# REQUIREMENT
In the state budget text below, how much has Gov. Haley Barbour already cut from the FY 2009 state budget?
Top of TEXT
Almost to a person, state lawmakers asked about the current state budget and the Fiscal Year 2010 now under construction by the Joint Legislative Budget Committee will reply with one voice that they expect more budget cuts in FY 2009.

By most estimates, lawmakers may be dealing with revenues shortfalls well in excess of $500 million in FY 2009 and with numbers that aren't dramatically better in FY 2010. Plus, the current federal stimulus funds will be drying up about that time as well.



More budget cuts



If those premises are true - and they are unless I perhaps underestimated the revenue shortfall - then Gov. Haley Barbour will be forced to make additional budget cuts. Barbour has already made budget cuts of $171.9 million in a $6 billion FY 2009 state budget.

Most lawmakers, state agency heads and statewide elected officials are expecting another round of cuts this year and perhaps more than one.
Bottom of TEXT
Top of DATA EXTRACT
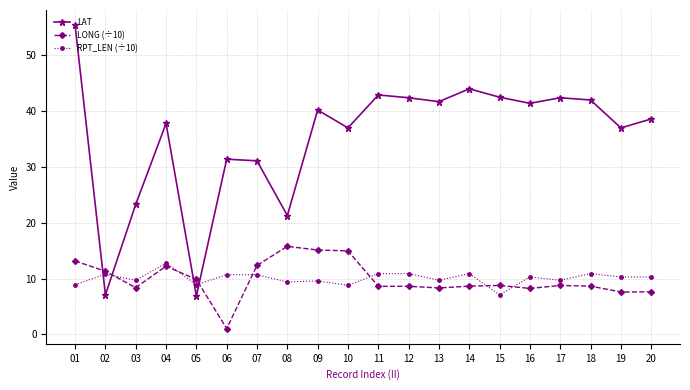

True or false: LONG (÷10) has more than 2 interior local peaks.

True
Bottom of DATA EXTRACT
Top of DATA EXTRACT
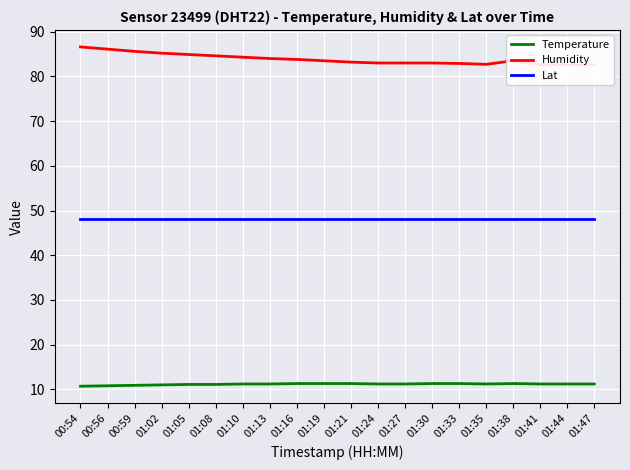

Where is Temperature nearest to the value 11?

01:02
Bottom of DATA EXTRACT
# RESULT BELOW
$171.9 million, from a $6 billion FY 2009 state budget.